Call pvl_mark(struct pvl*, char*, size_t) to indicate that a span of memory that has been changed. This operation is cheap to call and idempotent in the context of a commit.

The span location has to fall in the memory block that the struct pvl* instance has been configured to manage upon calling pvl_init.

Confirming changes

Call pvl_commit(struct pvl*) to make libpvl persist the currently-marked spans.

Troubleshooting

Detecting leaks

Leaks in libpvl are changes that were not marked when commit was called. This is an issue when restoring state through libpvl as unmarked changes will not be persisted and therefore not restored.

To detect them provide a leak detection callback to pvl_init() and a mirror memory block of the same size as the main memory block. Upon calling pvl_commit() libpvl will scan the unmarked areas between the main memory block and the mirror and call the leak detection callback for any found leaks. The mirror block is kept up to date with the main block by pvl_commit().

Note that the leak detection will not report leaks that occur in a marked internal span. This is not an immediate problem as these leaks will be persisted and restored. See the section on tuning performance on how libpvl works internally.

Tuning performance

To achieve constant space complexity for pvl_mark() libpvl splits the main memory block into spans of equal size and uses a bitset to track dirty spans. When pvl_mark() is called it sets the dirty flag for each internal span than overlaps with the caller-provided span. If too few internal spans are used then the space efficiency of the persisted changed can be low. If too many internal spans are used that will increase the size of the pvl object and increase iteration times in pvl_commit().

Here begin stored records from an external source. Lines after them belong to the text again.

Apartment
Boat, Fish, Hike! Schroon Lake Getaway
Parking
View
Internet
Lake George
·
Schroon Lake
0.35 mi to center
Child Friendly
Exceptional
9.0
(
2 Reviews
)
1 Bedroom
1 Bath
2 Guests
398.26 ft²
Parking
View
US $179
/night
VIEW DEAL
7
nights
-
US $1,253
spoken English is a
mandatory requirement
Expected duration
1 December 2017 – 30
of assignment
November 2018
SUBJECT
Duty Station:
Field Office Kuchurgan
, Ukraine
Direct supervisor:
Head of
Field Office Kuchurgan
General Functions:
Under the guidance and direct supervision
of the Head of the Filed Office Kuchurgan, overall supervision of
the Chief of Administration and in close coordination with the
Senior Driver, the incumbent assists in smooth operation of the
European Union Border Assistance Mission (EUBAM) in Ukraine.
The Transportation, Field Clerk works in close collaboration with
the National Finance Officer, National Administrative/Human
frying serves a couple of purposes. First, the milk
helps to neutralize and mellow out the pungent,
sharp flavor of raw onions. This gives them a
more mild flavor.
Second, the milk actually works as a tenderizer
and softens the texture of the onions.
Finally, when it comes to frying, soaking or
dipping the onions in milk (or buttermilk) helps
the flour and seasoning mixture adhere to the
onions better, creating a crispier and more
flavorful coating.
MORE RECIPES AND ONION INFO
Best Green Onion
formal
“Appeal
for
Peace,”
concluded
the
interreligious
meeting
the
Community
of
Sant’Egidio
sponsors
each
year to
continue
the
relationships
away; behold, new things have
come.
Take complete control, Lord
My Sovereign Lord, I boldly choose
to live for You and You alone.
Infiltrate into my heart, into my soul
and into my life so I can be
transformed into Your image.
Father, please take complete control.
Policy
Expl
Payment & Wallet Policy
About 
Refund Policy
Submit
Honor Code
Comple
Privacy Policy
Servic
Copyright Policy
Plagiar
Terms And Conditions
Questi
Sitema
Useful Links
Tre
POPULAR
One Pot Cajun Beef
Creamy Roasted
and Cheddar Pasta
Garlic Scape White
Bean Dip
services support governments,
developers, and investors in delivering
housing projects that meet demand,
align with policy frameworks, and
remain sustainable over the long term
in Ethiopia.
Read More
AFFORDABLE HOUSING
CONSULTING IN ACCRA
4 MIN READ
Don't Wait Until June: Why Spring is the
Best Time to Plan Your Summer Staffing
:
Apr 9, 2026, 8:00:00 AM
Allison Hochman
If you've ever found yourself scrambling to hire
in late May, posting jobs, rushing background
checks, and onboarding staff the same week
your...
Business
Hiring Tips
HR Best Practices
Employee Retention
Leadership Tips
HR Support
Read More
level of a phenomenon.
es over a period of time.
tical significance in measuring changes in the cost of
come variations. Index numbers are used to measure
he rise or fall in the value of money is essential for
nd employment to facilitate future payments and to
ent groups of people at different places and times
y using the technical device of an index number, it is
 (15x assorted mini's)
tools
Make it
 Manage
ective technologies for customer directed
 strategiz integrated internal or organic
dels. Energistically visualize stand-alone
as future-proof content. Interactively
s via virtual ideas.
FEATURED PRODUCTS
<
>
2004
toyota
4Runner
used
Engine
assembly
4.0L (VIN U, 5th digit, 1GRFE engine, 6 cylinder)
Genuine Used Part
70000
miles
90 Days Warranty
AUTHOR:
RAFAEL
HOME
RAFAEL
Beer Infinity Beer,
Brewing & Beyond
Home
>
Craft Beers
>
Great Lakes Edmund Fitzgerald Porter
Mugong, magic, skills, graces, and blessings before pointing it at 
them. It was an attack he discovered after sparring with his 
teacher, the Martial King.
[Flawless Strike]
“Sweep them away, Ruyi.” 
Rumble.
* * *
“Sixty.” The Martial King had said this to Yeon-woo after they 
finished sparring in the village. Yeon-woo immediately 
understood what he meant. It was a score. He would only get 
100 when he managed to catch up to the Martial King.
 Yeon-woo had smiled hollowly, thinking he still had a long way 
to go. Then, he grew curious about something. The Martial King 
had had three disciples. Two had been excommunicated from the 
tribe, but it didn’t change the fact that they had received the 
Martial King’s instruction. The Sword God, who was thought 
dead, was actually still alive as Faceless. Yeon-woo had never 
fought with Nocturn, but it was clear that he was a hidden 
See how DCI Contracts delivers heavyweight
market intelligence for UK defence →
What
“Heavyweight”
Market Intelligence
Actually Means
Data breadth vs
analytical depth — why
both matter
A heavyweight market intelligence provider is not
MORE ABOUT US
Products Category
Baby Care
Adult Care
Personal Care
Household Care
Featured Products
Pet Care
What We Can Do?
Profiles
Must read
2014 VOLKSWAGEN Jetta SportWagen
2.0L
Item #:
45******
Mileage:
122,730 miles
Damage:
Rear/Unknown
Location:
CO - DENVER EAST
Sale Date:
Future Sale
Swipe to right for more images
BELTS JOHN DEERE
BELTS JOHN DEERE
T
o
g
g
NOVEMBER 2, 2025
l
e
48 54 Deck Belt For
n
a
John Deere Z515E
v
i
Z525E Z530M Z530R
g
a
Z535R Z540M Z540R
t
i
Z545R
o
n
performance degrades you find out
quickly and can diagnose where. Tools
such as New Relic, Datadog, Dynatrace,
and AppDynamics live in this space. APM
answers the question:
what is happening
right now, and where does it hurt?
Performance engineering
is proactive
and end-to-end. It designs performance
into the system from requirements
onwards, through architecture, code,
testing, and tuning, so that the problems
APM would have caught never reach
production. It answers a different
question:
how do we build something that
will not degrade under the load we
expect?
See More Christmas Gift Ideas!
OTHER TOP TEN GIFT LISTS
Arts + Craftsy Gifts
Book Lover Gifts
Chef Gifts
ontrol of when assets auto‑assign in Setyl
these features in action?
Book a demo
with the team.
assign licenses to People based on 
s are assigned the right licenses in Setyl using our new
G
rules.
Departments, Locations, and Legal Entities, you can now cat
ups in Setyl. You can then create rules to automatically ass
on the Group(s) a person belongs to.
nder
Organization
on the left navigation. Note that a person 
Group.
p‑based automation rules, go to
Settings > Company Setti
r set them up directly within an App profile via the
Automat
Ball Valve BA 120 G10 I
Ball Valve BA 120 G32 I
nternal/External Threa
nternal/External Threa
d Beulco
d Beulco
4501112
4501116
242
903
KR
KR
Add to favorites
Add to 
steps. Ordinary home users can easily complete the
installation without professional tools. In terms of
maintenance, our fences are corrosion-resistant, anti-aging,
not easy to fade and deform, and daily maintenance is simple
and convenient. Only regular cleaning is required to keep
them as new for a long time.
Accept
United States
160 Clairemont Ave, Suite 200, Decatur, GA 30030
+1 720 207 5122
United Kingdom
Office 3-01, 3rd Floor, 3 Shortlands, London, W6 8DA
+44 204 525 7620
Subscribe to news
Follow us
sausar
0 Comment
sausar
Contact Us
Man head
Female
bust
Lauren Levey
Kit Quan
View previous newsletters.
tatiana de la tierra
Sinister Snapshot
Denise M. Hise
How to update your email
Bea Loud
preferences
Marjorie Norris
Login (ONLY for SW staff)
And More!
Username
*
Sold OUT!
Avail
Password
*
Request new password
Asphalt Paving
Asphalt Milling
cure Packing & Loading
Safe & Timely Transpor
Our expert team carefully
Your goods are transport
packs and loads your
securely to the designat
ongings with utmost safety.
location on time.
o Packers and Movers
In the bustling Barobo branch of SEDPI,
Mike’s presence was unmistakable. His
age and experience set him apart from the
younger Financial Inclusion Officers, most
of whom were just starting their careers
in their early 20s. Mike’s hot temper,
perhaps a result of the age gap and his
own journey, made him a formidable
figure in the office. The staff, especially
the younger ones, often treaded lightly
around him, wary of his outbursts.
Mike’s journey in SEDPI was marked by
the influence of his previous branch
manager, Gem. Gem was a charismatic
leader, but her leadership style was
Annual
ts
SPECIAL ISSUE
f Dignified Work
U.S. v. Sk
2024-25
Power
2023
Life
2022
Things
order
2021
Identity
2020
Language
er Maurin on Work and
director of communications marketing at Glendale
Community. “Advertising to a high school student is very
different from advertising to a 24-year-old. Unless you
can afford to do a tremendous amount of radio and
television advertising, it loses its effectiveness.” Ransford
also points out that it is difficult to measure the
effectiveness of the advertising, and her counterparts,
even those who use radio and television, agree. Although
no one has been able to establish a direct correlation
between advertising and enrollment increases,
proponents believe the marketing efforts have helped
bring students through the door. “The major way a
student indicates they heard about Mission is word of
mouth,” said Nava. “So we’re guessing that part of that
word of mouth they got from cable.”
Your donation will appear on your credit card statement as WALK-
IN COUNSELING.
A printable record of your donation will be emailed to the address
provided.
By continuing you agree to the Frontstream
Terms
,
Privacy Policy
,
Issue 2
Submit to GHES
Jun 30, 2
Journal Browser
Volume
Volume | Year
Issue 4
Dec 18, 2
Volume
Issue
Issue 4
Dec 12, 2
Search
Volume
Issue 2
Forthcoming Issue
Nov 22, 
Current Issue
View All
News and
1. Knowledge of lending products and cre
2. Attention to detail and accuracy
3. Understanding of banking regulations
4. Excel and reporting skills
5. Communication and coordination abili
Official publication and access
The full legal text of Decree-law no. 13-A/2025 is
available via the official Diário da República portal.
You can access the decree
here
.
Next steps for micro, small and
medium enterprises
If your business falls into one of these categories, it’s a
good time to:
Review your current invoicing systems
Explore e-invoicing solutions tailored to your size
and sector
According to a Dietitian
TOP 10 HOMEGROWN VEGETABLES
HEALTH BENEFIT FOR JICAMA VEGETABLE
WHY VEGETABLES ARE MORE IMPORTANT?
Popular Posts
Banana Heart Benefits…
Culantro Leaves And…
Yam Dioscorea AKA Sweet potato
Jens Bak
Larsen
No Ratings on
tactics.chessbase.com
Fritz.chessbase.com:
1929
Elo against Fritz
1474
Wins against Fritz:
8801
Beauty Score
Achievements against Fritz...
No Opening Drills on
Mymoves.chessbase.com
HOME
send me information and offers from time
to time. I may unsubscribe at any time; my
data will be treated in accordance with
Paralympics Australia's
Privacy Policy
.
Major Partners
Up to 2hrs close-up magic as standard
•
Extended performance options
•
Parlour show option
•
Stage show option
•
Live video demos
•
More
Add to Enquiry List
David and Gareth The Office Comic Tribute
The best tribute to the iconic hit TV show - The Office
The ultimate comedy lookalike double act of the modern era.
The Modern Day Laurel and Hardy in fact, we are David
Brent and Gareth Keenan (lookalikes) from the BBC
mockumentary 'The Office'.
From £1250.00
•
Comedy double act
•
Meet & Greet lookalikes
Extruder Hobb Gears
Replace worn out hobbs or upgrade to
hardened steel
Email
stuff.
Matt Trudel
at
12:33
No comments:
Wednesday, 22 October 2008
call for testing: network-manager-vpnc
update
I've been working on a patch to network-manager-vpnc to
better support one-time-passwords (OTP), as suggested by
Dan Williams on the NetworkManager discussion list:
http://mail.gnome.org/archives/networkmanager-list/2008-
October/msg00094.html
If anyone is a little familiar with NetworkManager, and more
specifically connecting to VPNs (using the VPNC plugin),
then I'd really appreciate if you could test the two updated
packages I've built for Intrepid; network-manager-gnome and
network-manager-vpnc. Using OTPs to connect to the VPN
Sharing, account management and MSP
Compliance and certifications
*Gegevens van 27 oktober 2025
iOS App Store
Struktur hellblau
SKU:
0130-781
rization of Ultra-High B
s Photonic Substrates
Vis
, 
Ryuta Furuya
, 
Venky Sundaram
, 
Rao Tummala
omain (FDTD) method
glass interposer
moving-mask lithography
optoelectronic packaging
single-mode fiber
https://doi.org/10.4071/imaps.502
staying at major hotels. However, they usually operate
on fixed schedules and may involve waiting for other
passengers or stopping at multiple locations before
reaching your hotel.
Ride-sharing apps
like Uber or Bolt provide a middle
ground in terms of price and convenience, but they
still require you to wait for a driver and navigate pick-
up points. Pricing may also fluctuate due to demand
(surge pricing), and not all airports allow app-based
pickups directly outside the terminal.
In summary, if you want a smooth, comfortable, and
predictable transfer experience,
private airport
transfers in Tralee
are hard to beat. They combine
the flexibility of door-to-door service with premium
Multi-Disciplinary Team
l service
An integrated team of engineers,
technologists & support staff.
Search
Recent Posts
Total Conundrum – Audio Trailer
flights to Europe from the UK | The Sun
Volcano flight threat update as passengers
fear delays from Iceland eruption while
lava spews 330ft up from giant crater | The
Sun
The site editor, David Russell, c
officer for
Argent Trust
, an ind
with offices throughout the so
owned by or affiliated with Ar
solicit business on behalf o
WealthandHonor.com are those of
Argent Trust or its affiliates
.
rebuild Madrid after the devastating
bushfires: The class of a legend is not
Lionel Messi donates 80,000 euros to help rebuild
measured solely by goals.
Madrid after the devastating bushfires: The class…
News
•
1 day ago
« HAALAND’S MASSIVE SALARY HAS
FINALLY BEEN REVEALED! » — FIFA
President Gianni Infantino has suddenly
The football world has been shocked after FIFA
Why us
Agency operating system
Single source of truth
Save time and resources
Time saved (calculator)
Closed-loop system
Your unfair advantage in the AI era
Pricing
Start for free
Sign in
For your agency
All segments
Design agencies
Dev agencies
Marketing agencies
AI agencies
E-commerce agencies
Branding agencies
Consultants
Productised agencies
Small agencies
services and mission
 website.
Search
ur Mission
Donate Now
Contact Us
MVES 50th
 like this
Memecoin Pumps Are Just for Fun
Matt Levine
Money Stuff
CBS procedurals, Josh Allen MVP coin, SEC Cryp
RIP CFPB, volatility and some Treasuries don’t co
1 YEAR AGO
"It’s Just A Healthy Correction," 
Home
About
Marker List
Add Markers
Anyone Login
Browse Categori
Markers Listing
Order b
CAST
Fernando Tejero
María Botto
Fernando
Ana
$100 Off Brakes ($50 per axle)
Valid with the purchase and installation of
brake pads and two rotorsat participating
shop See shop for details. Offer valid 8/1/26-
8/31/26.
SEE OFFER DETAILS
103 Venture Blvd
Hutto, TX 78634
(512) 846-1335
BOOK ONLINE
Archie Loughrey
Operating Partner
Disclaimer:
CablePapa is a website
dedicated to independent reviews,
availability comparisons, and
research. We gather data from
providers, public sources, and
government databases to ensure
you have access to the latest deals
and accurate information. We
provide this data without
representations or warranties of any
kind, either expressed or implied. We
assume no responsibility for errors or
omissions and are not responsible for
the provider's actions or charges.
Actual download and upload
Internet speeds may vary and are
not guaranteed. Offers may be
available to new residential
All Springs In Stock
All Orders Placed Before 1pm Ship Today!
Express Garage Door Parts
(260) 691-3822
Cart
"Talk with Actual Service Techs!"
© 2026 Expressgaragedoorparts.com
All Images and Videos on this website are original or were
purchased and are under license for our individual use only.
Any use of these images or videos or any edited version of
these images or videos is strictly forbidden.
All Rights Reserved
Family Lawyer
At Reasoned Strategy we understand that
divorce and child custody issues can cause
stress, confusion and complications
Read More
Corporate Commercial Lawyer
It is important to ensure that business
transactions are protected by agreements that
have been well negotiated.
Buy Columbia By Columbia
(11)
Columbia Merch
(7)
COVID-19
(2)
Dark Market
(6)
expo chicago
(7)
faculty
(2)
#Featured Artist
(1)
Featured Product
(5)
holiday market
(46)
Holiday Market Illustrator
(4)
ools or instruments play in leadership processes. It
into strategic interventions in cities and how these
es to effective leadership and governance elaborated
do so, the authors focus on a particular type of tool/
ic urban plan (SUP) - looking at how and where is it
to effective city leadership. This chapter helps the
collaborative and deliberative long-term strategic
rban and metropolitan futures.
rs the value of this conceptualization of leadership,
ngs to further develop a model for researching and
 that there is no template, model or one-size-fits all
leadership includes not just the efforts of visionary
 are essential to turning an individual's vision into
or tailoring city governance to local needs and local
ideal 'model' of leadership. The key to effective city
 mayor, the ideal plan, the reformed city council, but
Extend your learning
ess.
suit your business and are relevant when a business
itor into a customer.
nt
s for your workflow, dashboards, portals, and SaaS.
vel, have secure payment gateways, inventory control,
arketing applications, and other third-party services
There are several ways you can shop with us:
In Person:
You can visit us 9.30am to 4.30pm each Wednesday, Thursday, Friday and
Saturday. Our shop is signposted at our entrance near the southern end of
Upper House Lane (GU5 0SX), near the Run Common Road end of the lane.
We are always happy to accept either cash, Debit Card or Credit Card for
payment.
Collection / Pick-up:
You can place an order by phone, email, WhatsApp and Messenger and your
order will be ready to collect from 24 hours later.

Comparison with other prevalence libraries

High-level prevalence libraries like Prevayler for Java and Madeleine for Ruby wrap changes to the persistent state through serialized command objects. Care is needed to avoid side effects and environment-dependent behavior like "get current timestamp" in commands. Libpvl operates on already-changed raw data and is not affected by this sort of issues. It is also faster by the virtue of doing less - it does not have to serialize/deserialize commands and apply them but just read and write data.

Caveats

Pointer care

If pointers are stored by libpvl they will later be restored as-is and might no longer be valid. It is best to avoid pointers in pvl-managed memory. Relative array offsets can be used instead for the same purpose within the managed memory.

Interoperability

The format that libpvl uses to persist changes is implementation-defined and not part of its contract. Always save and restore using the same libpvl version compiled for the same architecture using the same compiler and settings for maximum compatibility. If you application needs to upgraded and keep its data it might be best to export it in a regular format from the old version and import it back to libpvl-managed memory in the new version.